Hip Hop is the soundtrack of choice in the film with some neo-funk from Bianca — our songstress and love interest — sprinkled throughout. Rap specifically becomes the film’s hype man as it offers the necessary motivation for Donnie and sometimes reminder of why he grinds as hard as he does. Waiting For My Moment and Last Breath are the musical reminders of the Rocky franchise before and both tracks have had a hand in this review as personal hype machines. It’s also worth reminding the underdog nature of the rap genre as a fitting anthem of the film and the soundtrack overall is a stunning piece of work.

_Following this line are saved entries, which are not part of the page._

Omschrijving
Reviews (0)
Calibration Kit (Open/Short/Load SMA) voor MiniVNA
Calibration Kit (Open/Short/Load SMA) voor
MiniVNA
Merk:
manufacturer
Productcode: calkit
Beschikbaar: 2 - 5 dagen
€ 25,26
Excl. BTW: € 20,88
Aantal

It’s David and Goliath, I made it to the eye of the storm
Feeling torn like they fed me to the lions
Before my time start to wind down like the Mayans
I show ’em how I got the grind down like a science
– The Fire, The Roots ft John Legend
Of course, there are the fights. As someone who’s taken boxing, getting punched is painful but I haven’t seen it done as beautifully and raw as I did watching Creed. I heard every crunch and gasped alongside Mama Creed and Bianca. There were fights done in one shot and fights where moments are given to remind us of the brutality of the sport: blood on the mat, blood on Donnie’s shorts, battered bodies, and a slow-mo of Donnie falling…

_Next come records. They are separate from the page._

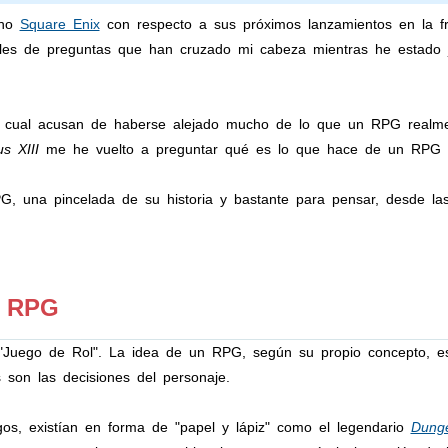
cho
Square Enix
con respecto a sus próximos lanzamientos en la fr
iles de preguntas que han cruzado mi cabeza mientras he estado
el cual acusan de haberse alejado mucho de lo que un RPG realme
s XIII
me he vuelto a preguntar qué es lo que hace de un RPG u
, una pincelada de su historia y bastante para pensar, desde la
l RPG
Juego de Rol". La idea de un RPG, según su propio concepto, es 
 son las decisiones del personaje.
os, existían en forma de "papel y lápiz" como el legendario
Dung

They put me through hell, sharpened my iron
I did my push-ups and I roared with the lions
– Lord Knows, Meek Mills ft Tory Lanez
…and being jerked up by why he’s here. Bianca (Tessa Thompson) is the supportive girlfriend but more than that, she’s a singer slowly going deaf and uses her limited time to make her dream a reality. If that’s not fan-fucking-tastic then I don’t know what is and it’s unsurprising Donnie called her his motivation. Mary Anne Creed (Phylicia Rashad) is the mother who rescued and raised him after his mother death. The moment she offers her support via the american flag shorts a la Papa Creed, any hesitance in entering that ring leaves his body. It’s evident that both women – along with Rocky – are his foundation.

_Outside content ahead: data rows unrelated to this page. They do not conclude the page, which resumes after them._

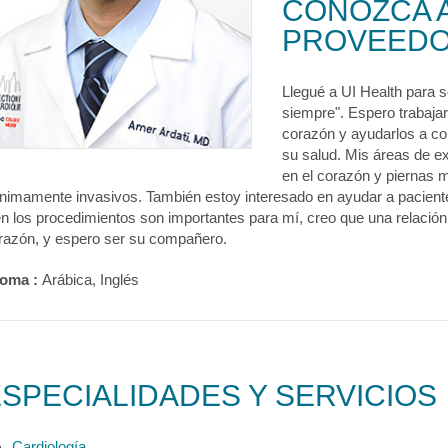
CONOZCA 
PROVEED
Llegué a UI Health para s
siempre". Espero trabaja
corazón y ayudarlos a co
su salud. Mis áreas de ex
en el corazón y piernas m
nimamente invasivos. También estoy interesado en ayudar a pacient
en los procedimientos son importantes para mí, creo que una relación 
razón, y espero ser su compañero.
ioma :
Arábica, Inglés
SPECIALIDADES Y SERVICIOS
Cardiología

When I talked about the importance of names, it was steeped in biology. Creed didn’t look at legacy in just the biological sense as exemplified in the relationship between Rocky (Sylvester Stallone) and Donnie. The aging Rocky is a very lonely person and unexpectedly became a father figure for Donnie while Donnie in return became the family he’s lost either to cancer or to the distance created through his own legacy. Watching Rocky train Donnie while Donnie was their for all of Rocky’s difficult moments in fighting cancer was incredibly emotional. it was then that you see not just a film igniting new fire under a decades old franchise but also seeing Stallone’s Rocky – a character I’ve grown up watching – also given new life. It’s the most sincere performance I’ve seen from Stallone in a long time.
Creed is the most affecting film I’ve seen and it’s infecting every cell in my body. Fighting means boxing but it also extend to fighting yourself, and fighting to live. I may not be a son but I’m a daughter. I’m a black woman. I’m a human being with shit I drag from my past that life has handed me. This is how movies reach into you and Creed did a banging job.